▶ Source data:
....

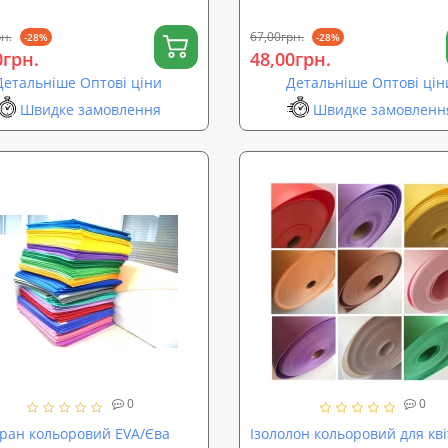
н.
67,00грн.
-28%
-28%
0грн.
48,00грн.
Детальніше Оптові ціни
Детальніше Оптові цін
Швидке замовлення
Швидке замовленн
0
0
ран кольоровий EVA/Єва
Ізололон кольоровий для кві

....

▶ Directive: Show every line from the entries that includes the word "Детальніше".

▶ The completed task:
Детальніше Оптові ціни
Детальніше Оптові цін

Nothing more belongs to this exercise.